Tuesday, April 8, 2014

THE BIG SHAKEDOWN (1934)

Sporting a title more appropriate for a '50s crime picture, The Big Shakedown asks the question: What happens to the bootleggers now that Prohibition's over? Gangster Dutch Barnes, impressed by pharmacist Jimmy Morrell's way with chemicals at the local drugstore, comes up with the brilliant idea of hiring him to manufacture bootleg toothpaste. Desperate times call for desperate measures -- like coming up with a movie that takes the concept of bootleg toothpaste seriously.
 
Soon, Dutch's goons are strong-arming local druggists to buy their product, just like the good ol' days. But perhaps realizing such a conceit would eventually make him the laughingstock of his fellow criminals, Dutch soon orders Jimmy to whip up cosmetic knock-offs. Naturally, the lipstick-happy dames can't tell the difference. Then, instead of making the logical move to, say, pseudo-Brioschi, Dutch decides to go into the medical-supply business, blackmailing Jimmy into creating bogus antiseptics and, eventually, digitalis -- a dose of which causes Jimmy's unsuspecting wife, Norma, to suffer a miscarriage. The moral of the story: toothpaste is a gateway drug.

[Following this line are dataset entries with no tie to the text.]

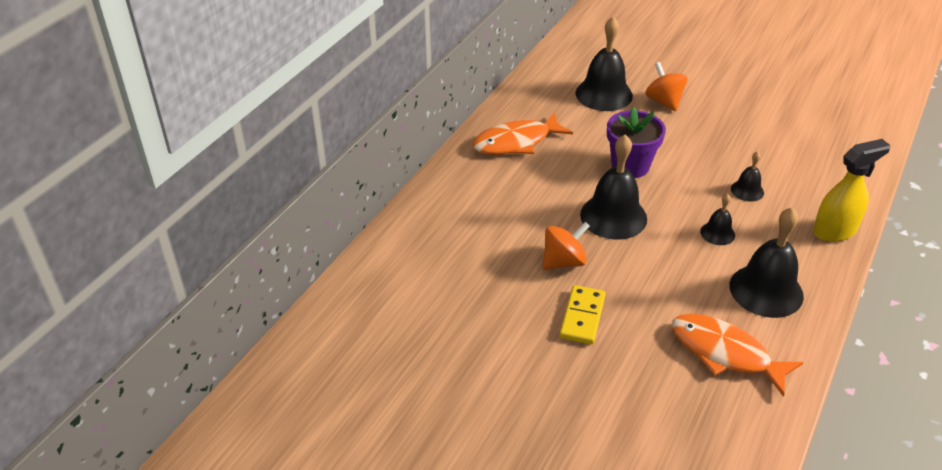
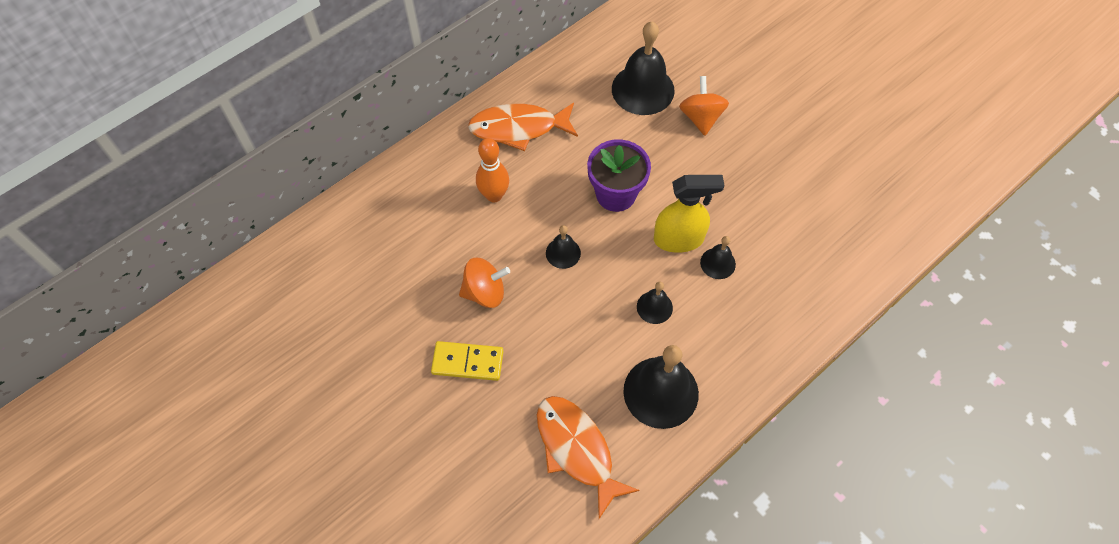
camera: 20 degrees right, 20 degrees up
(525, 192) = (494, 195): none -> orange bowling pin
(582, 317) = (467, 362): yellow domino -> yellow domino turned 60 degrees clockwise
(613, 216) = (563, 253): black bell -> black bell, size x0.51
(835, 230) = (778, 343): yellow spray bottle -> yellow spray bottle (679, 239)

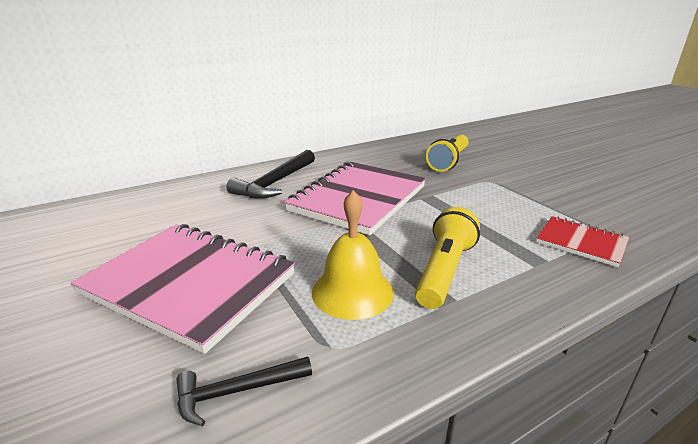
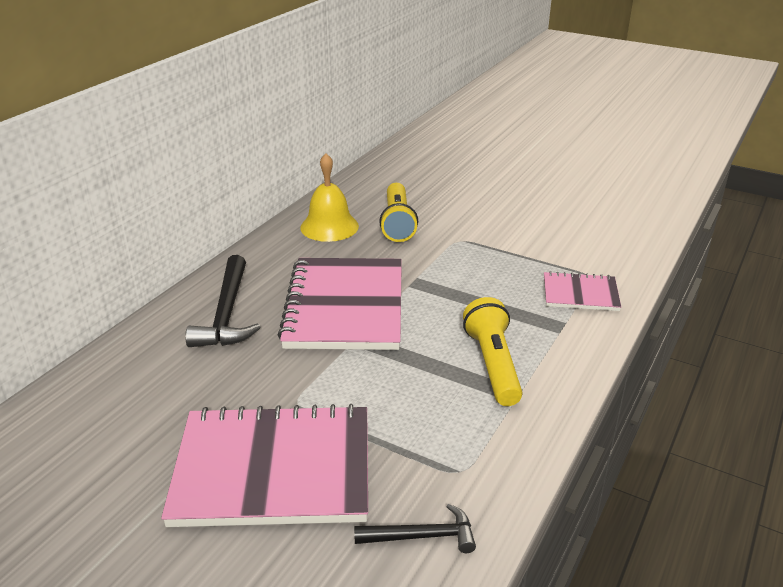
camera: 30 degrees left, 5 degrees up
(237, 391) = (422, 536): black hammer -> black hammer turned 135 degrees counterclockwise
(352, 291) = (433, 415): yellow bell -> yellow bell (329, 226)
(581, 243) = (580, 294): red notebook -> pink notebook

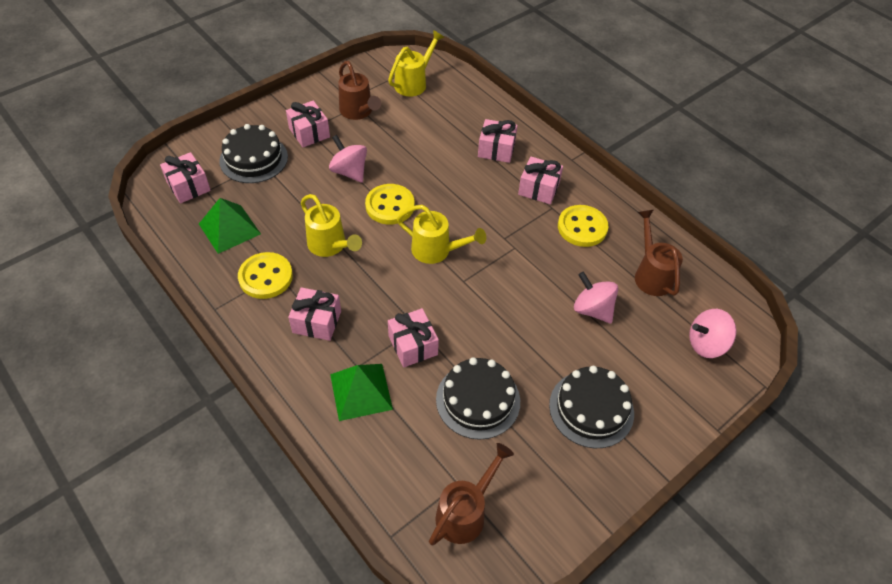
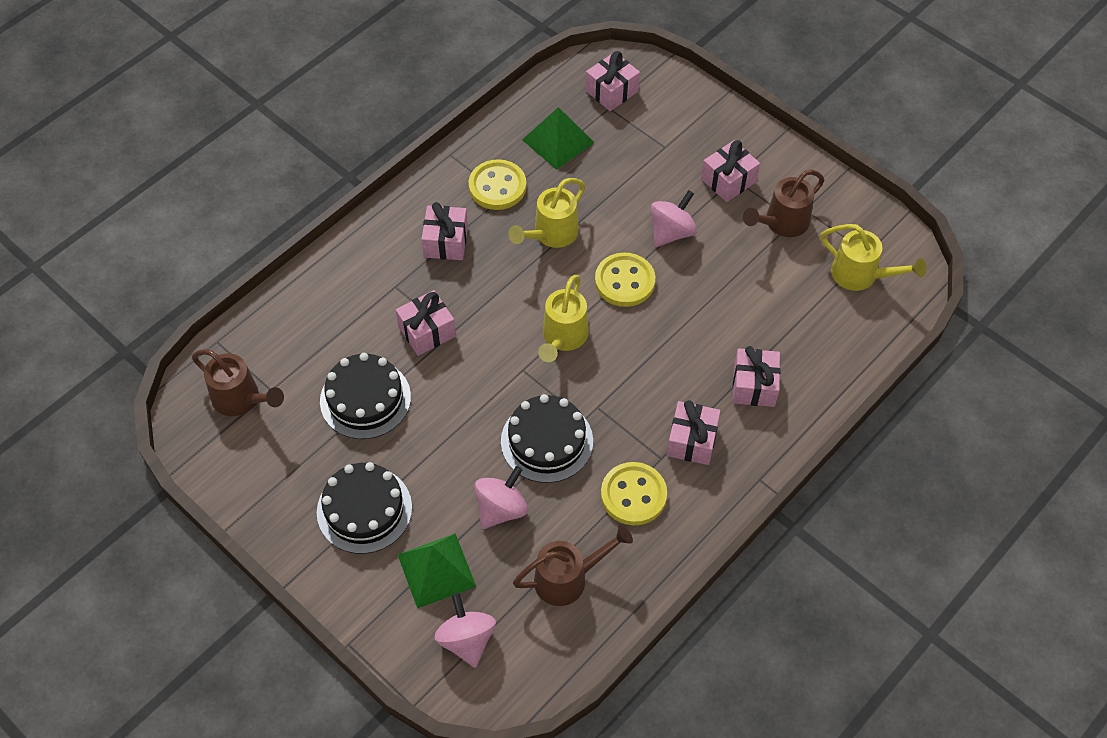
camera: 85 degrees right, 5 degrees up
(253, 159) = (669, 137): black cake -> black cake (547, 441)
(361, 391) = (366, 294): green pyramid -> green pyramid (436, 570)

She's a good actress, but not good enough
for those Bette Davis eyes to hide her contempt.
You just know that ingenue Bette Davis (Norma) was secretly praying for studio head Jack Warner to keel over with a shot of phony digitalis himself for forcing her into melodramatic hooey like The Big Shakedown, roughly her 20th movie in three years. Still a few years away from being treated like the royalty she always thought herself to be, Davis can't completely mask her disgust with the ridiculous script or her milquetoast leading man, Charles Farrell, the kind of actor she'd happily chew up and spit out before breakfast.

"...And next week I want you to make a vat of
interferon, or else!"
However, the ever-reliable Ricardo Cortez plays Dutch Barnes with his usual oily, clenched-teeth style. A well-dressed sociopath, Barnes has no problem flooding the city's hospitals with phony medicine if it means keeping the money rolling in. As Rand Paul would urge, let the marketplace decide what to do with him. 

"How can I be anti-
Semitic if I'm Jewish?"
Made near the end of the pre-code era, The Big Shakedown has plenty of little moments that would never have made it in a movie a year or two later. A dumpy housewife is humorously portrayed as a cough syrup addict. Sidney Miller, Warners' go-to whiny Jewish kid, is obsessed with keeping track of his money. The scientist who eventually shoots Dutch gets away with it because 1) Dutch stole his formula, and 2) Dutch had it coming. In order to further protect the doctor, Jimmy dumps the murder weapon into the same vat of bubbling acid where Dutch's body falls. Very Shakespearean stuff.

One gag probably baffles most contemporary viewers. A mousy middle-aged guy enters Jimmy's store and asks for a druggist. When Bette Davis informs him that she's the druggist, the guy gulps and, thinking fast, asks for a bottle of aspirin. Davis smirks knowingly. Audiences in 1934 would have immediately caught the unspoken subtext: the guy had come in for condoms but didn't want to ask a woman for them. Now you can find them at any bodega next to the Milk Duds. I'm not certain we've made progress.


"And I ain't talkin' soda!"
Most unexpected of all is a line of dialogue spoken by the great Allen Jenkins. When informed that the gang is moving from beer to drugs -- pharmaceuticals, that is -- Jenkins misunderstands. "Not me," he replies. "I got a brother doing twenty years for going into the drug business and all they found on him was two decks of coke." There's nothing better than drug references in old movies. Except maybe sex references.

Bootleg toothpaste, Jewish stereotypes, a murderer getting off scot-free, drug humor, cough syrupholics -- it's just another day on the Warner Brothers lot. If not the best pre-code picture, The Big Shakedown is certainly one of the more entertainingly absurd. On the other hand, the next time you visit New York's Chinatown district, stay away from the exotic-looking toothpastes. Many contain diethylene glycol, a substance usually found in, among other things, heating fuel and brake fluid. As least Jimmy Morrell's stuff cleaned your teeth without killing you.